◆ PROVIDED RECORDS
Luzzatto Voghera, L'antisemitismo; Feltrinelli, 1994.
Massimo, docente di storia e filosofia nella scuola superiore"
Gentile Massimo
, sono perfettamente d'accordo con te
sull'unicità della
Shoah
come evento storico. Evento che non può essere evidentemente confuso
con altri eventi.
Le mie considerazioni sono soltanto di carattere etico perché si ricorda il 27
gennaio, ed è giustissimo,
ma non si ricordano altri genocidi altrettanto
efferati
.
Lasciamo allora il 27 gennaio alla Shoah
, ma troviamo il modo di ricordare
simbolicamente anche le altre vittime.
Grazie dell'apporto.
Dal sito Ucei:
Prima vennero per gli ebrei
==
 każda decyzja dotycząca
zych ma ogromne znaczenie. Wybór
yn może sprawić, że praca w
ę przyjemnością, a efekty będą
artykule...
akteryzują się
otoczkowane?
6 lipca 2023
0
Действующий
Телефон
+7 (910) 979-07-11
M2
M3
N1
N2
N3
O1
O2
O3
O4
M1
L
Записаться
...
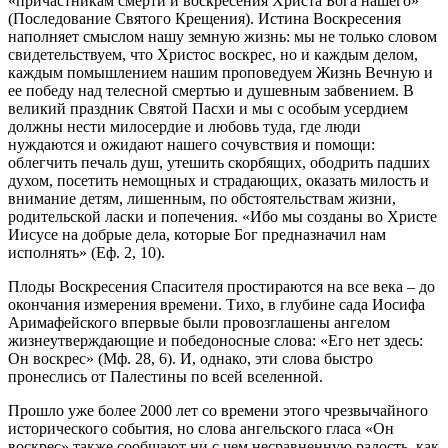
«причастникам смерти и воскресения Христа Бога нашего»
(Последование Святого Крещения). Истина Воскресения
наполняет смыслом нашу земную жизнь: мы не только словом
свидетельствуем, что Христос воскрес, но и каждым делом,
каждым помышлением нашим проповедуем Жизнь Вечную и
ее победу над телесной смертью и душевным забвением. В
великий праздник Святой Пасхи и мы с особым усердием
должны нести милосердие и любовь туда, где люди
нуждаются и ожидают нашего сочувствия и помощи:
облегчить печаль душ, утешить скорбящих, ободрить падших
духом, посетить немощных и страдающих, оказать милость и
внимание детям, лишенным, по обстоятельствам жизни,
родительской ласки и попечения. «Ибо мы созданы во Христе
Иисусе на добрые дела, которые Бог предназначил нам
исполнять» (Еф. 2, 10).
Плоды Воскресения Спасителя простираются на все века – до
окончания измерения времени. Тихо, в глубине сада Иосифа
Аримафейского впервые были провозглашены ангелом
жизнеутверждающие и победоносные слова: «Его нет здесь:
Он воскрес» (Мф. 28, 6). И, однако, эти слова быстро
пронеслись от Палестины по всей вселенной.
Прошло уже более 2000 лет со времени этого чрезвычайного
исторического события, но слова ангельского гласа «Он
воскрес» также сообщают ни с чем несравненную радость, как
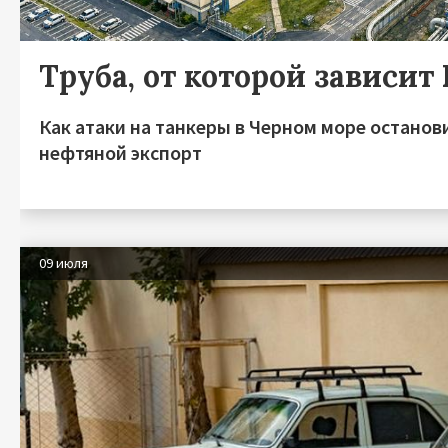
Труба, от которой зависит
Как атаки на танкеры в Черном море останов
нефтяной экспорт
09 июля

◆ ASSIGNED TASK
Please put the lines of the records, starting at the line containing "Luzzatto Voghera, L'antisemitismo;" and ending at the line containing "Prima vennero per gli ebrei", with both of those lines included, into a Markdown table with two columns, Row and Text. Number each line in Row and leave out any blank lines.

◆ REPLY TO THE TASK
| Row | Text |
|---|---|
| 1 | Luzzatto Voghera, L'antisemitismo; Feltrinelli, 1994. |
| 2 | Massimo, docente di storia e filosofia nella scuola superiore" |
| 3 | Gentile Massimo |
| 4 | , sono perfettamente d'accordo con te |
| 5 | sull'unicità della |
| 6 | Shoah |
| 7 | come evento storico. Evento che non può essere evidentemente confuso |
| 8 | con altri eventi. |
| 9 | Le mie considerazioni sono soltanto di carattere etico perché si ricorda il 27 |
| 10 | gennaio, ed è giustissimo, |
| 11 | ma non si ricordano altri genocidi altrettanto |
| 12 | efferati |
| 13 | . |
| 14 | Lasciamo allora il 27 gennaio alla Shoah |
| 15 | , ma troviamo il modo di ricordare |
| 16 | simbolicamente anche le altre vittime. |
| 17 | Grazie dell'apporto. |
| 18 | Dal sito Ucei: |
| 19 | Prima vennero per gli ebrei |